At Oyama-ji, aka Oyama Fudouson, there is an annual firewalking festival on the the 3rd Sunday in May. It is one of the most lush rituals I’ve attended.
Oyama Fudouson will celebrate its 1300th anniversary of founding next year. (The shrine on the mountain above it is even older.) While it looks typically Buddhist on the outside, it actually celebrates a religious tradition you might not know about – shugendo. This is the “third religion” of Japan. It’s a mix of Buddhist and Shinto beliefs compounded with folk belief, animism, and shamanism. The priests are called yamabushi and they are tough. You may have read about some of its practices like waterfall training, midnight mountain treks, chili-pepper smoke, and firewalking.

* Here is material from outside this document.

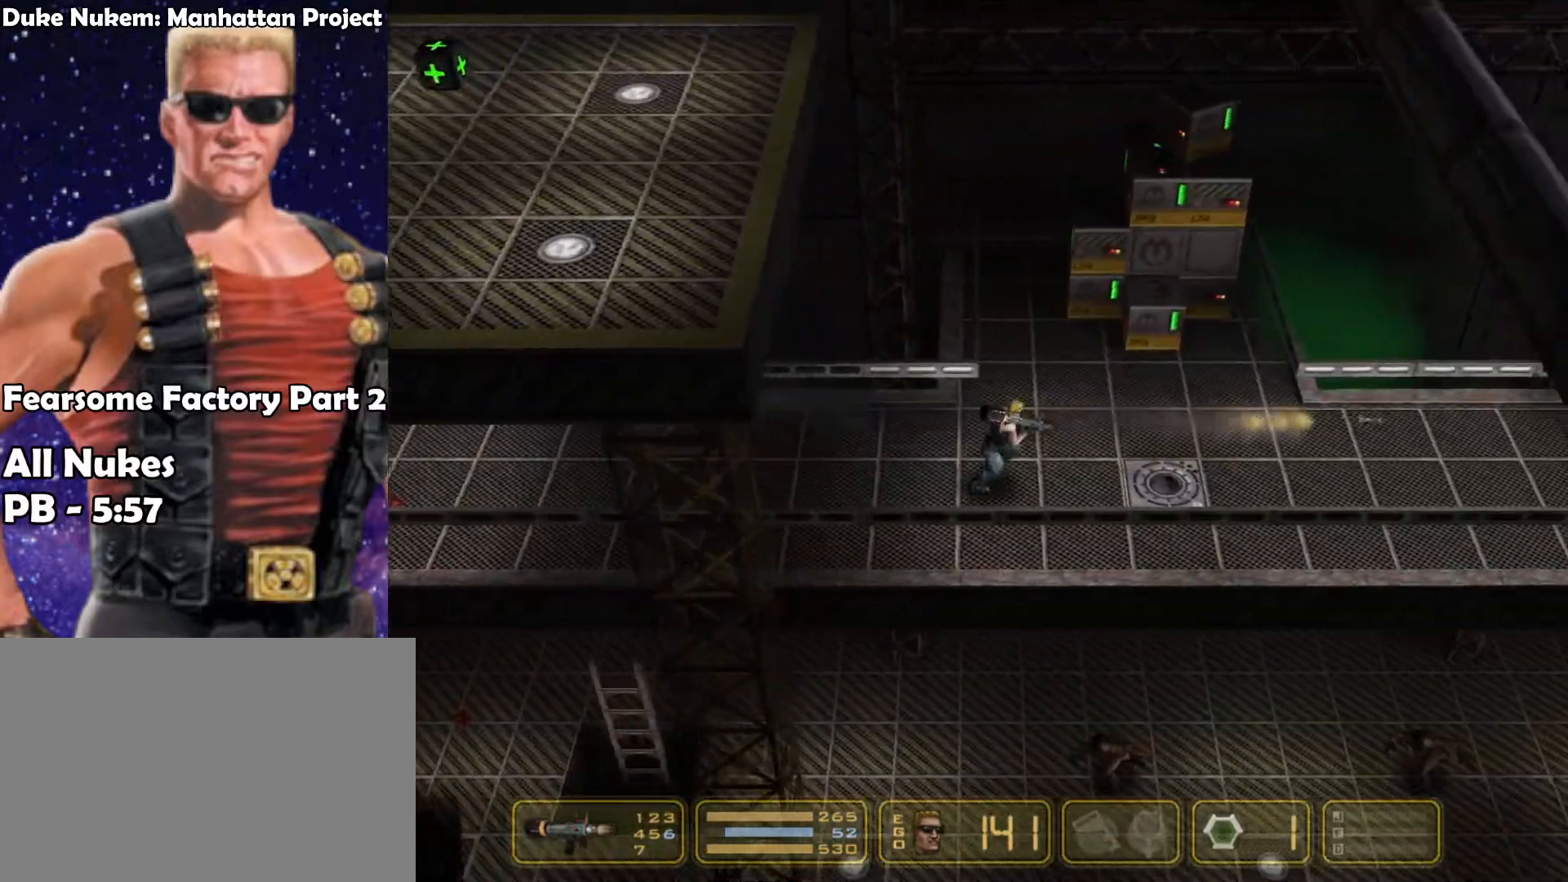
{"keys": ["right"], "events": []}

The Oyama firewalking is a glorious display for the senses. The sound of the conch shells as the monks parade into the space calls everyone together around the pyre. There is chanting and singing. The robes and accessories the priests wear are full of color, texture and detail. Priests let arrows fly in four directions. A massive axe chops away evil. A sword slashes into the pyre. The priests intone prayers for the safety of the people and the land. And then they light the fire; this year made of two local hinoki trees which smelled fabulous.

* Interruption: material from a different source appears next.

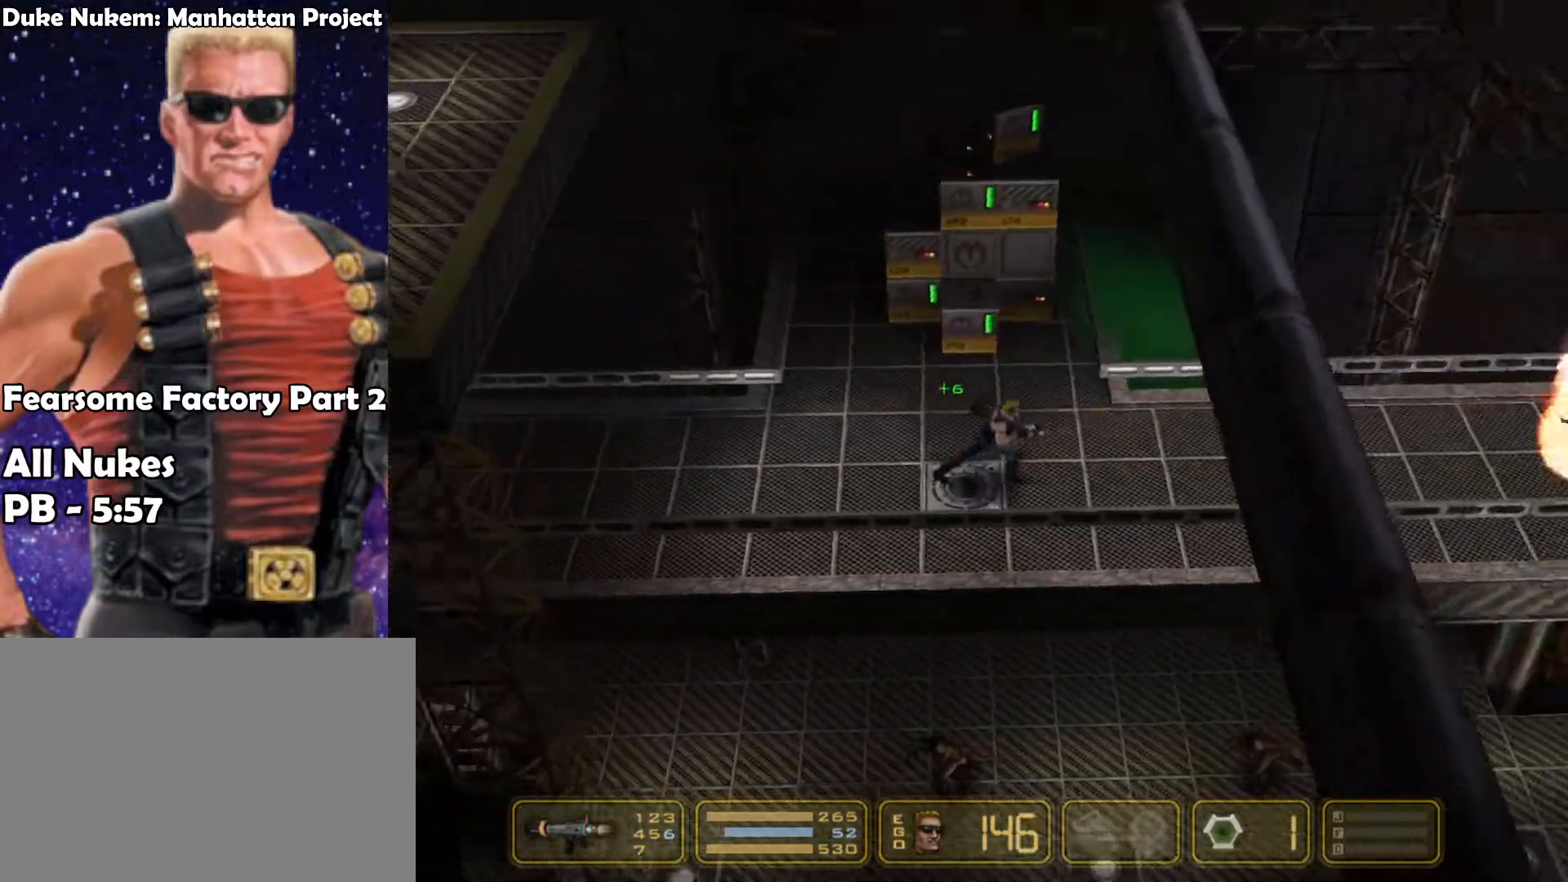
{"keys": ["right"], "events": []}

As the fire burns, the priests carry trays of amulets and other items around the fire to bless them. The monks carry the onlookers’ purses and handbags into the smoke, too, if requested. Which of course I did because who doesn’t want a blessed backpack?
When the fire starts to die down, the faithful and curious line up, take off their shoes, and wait while the yamabushi separate the flaming logs are into two channels, rake the coals to cool them. When all is made safe, we are invited to cross from one side to the other.
It’s a short, smoky journey from the pile of salt we step into for purification to the head priest who symbolically slices our throats with his dagger. Then we’re handed a lucky amulet for our participation and volunteers gently hose off our feet before we put our shoes back on.
Having been blessed and brave, I feel ready for whatever comes.